Without the pictures, repeat the listing character for character.

DATASET EXCERPT —
============

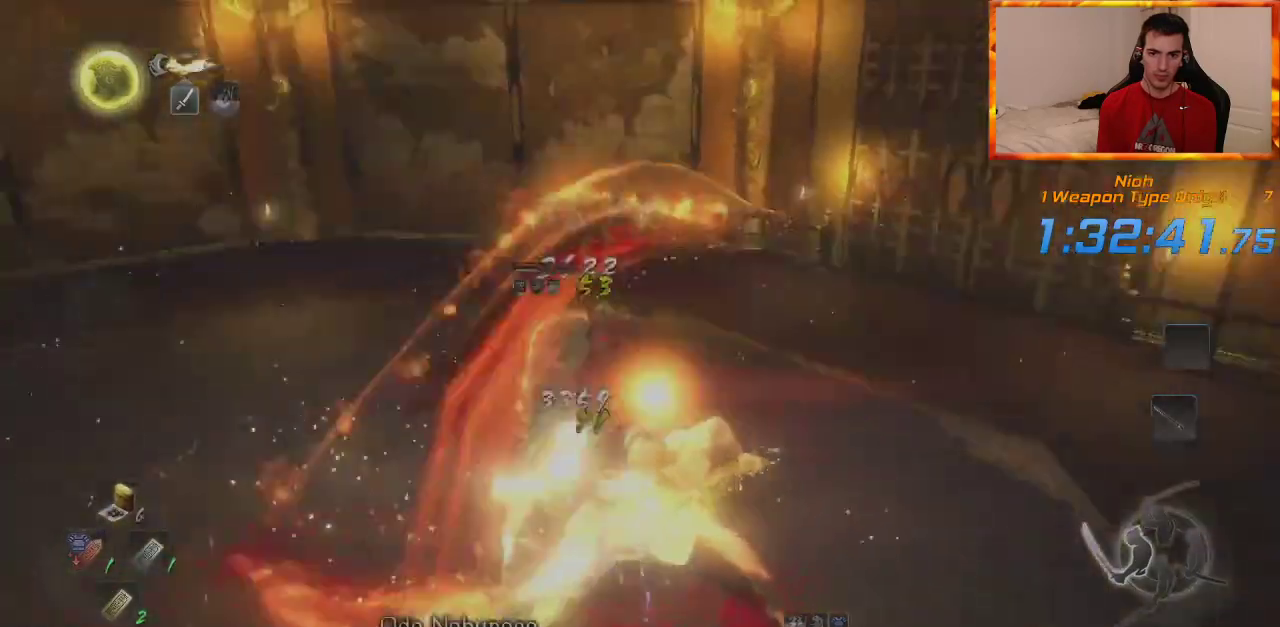
{"dt_ms": 500, "buttons": ["SQUARE"], "left_stick": "up", "right_stick": "center", "events": [[33, "CROSS", "up"], [267, "SQUARE", "down"], [400, "SQUARE", "up"], [483, "SQUARE", "down"]]}
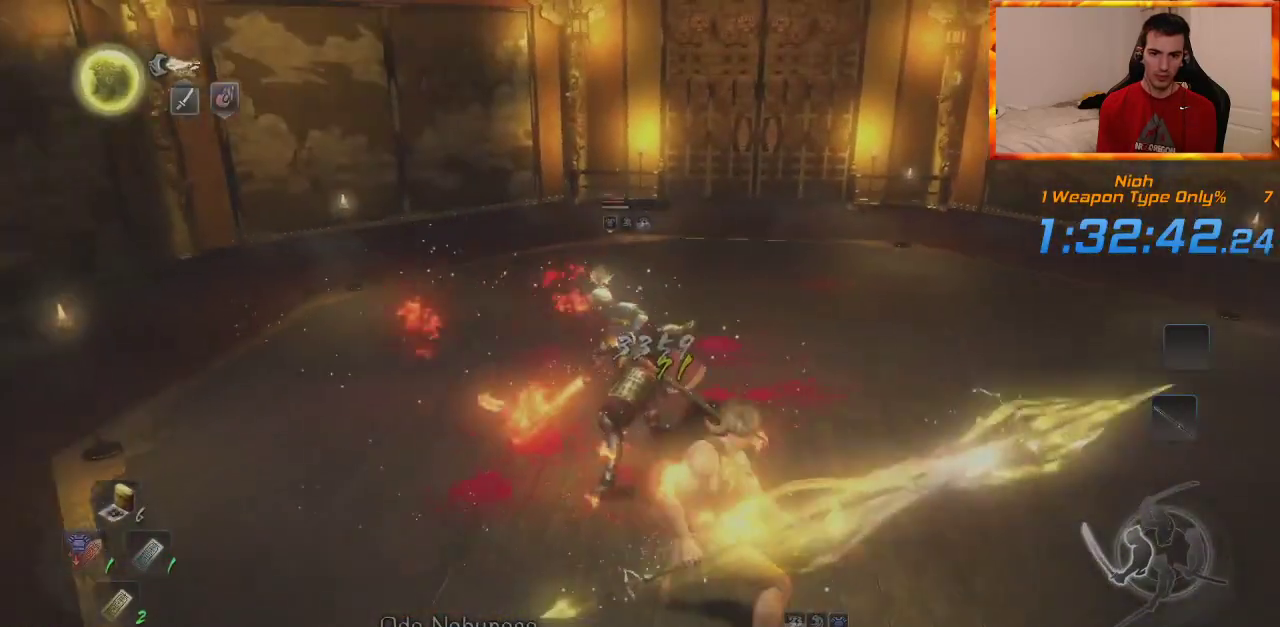
{"dt_ms": 500, "buttons": [], "left_stick": "up", "right_stick": "center", "events": [[100, "SQUARE", "up"], [167, "SQUARE", "down"], [283, "SQUARE", "up"], [350, "SQUARE", "down"], [467, "SQUARE", "up"]]}
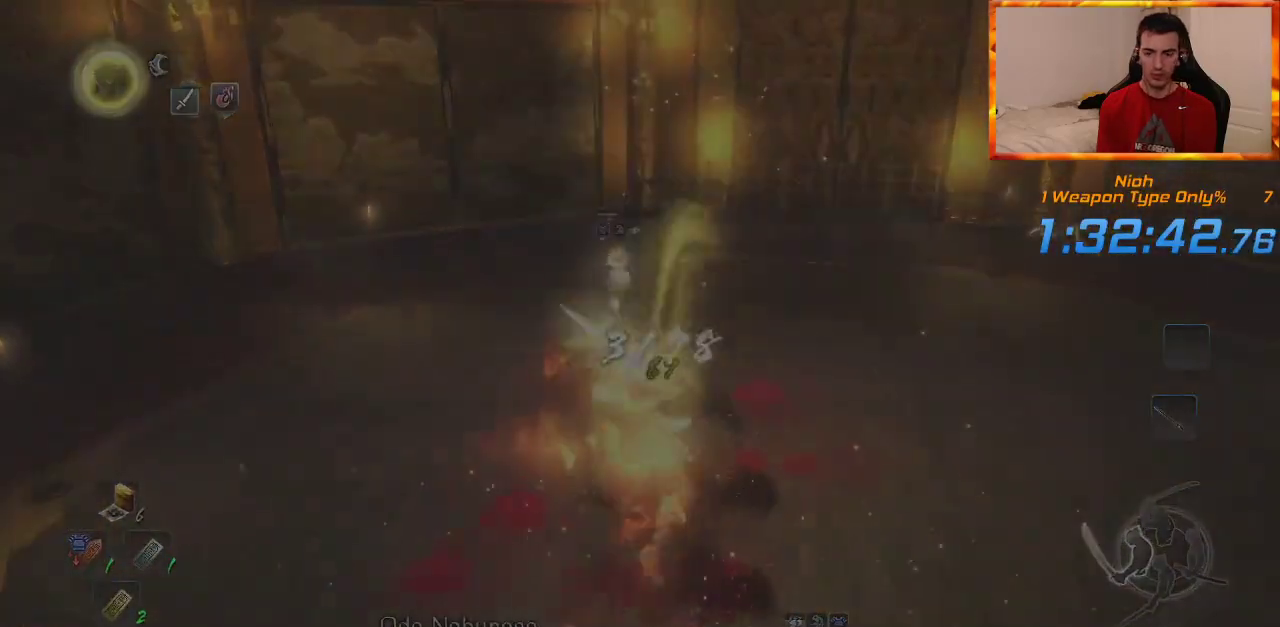
{"dt_ms": 1000, "buttons": [], "left_stick": "center", "right_stick": "center", "events": [[33, "SQUARE", "down"], [133, "SQUARE", "up"], [183, "SQUARE", "down"], [300, "SQUARE", "up"], [350, "SQUARE", "down"], [467, "SQUARE", "up"], [517, "SQUARE", "down"], [567, "left_stick", "center"], [650, "SQUARE", "up"]]}
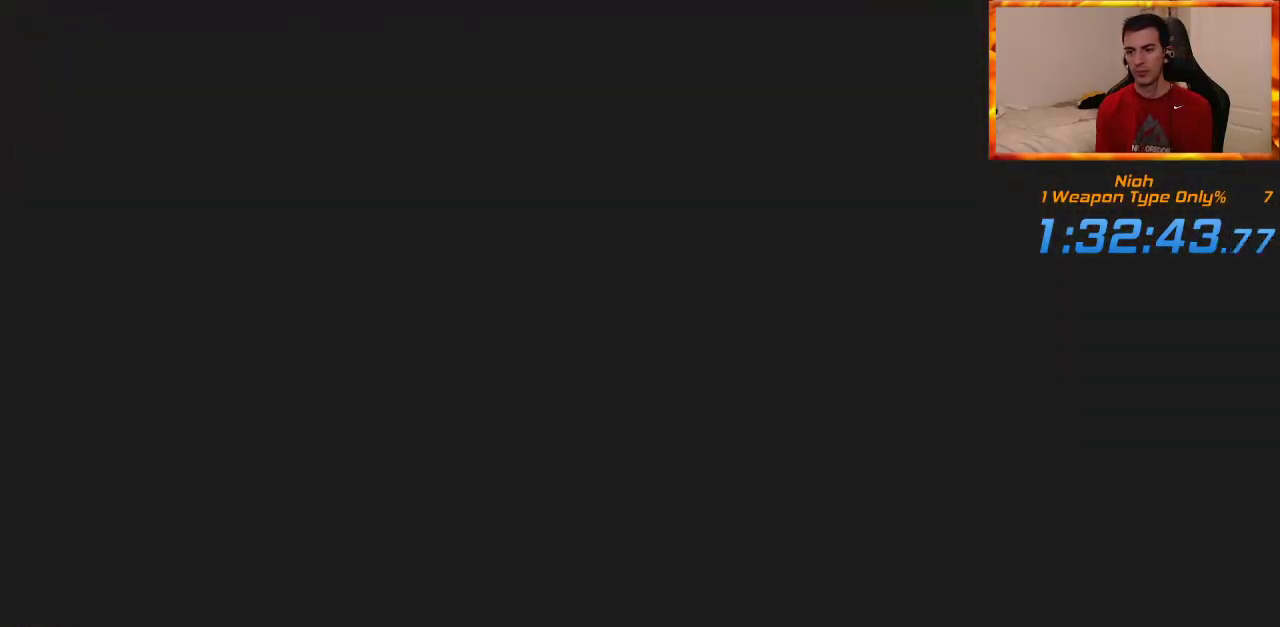
{"dt_ms": 500, "buttons": [], "left_stick": "center", "right_stick": "center", "events": [[150, "START", "down"], [300, "START", "up"], [367, "START", "down"], [483, "START", "up"]]}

============

COMPLETED TASK —
{"dt_ms": 500, "buttons": ["SQUARE"], "left_stick": "up", "right_stick": "center", "events": [[33, "CROSS", "up"], [267, "SQUARE", "down"], [400, "SQUARE", "up"], [483, "SQUARE", "down"]]}
{"dt_ms": 500, "buttons": [], "left_stick": "up", "right_stick": "center", "events": [[100, "SQUARE", "up"], [167, "SQUARE", "down"], [283, "SQUARE", "up"], [350, "SQUARE", "down"], [467, "SQUARE", "up"]]}
{"dt_ms": 1000, "buttons": [], "left_stick": "center", "right_stick": "center", "events": [[33, "SQUARE", "down"], [133, "SQUARE", "up"], [183, "SQUARE", "down"], [300, "SQUARE", "up"], [350, "SQUARE", "down"], [467, "SQUARE", "up"], [517, "SQUARE", "down"], [567, "left_stick", "center"], [650, "SQUARE", "up"]]}
{"dt_ms": 500, "buttons": [], "left_stick": "center", "right_stick": "center", "events": [[150, "START", "down"], [300, "START", "up"], [367, "START", "down"], [483, "START", "up"]]}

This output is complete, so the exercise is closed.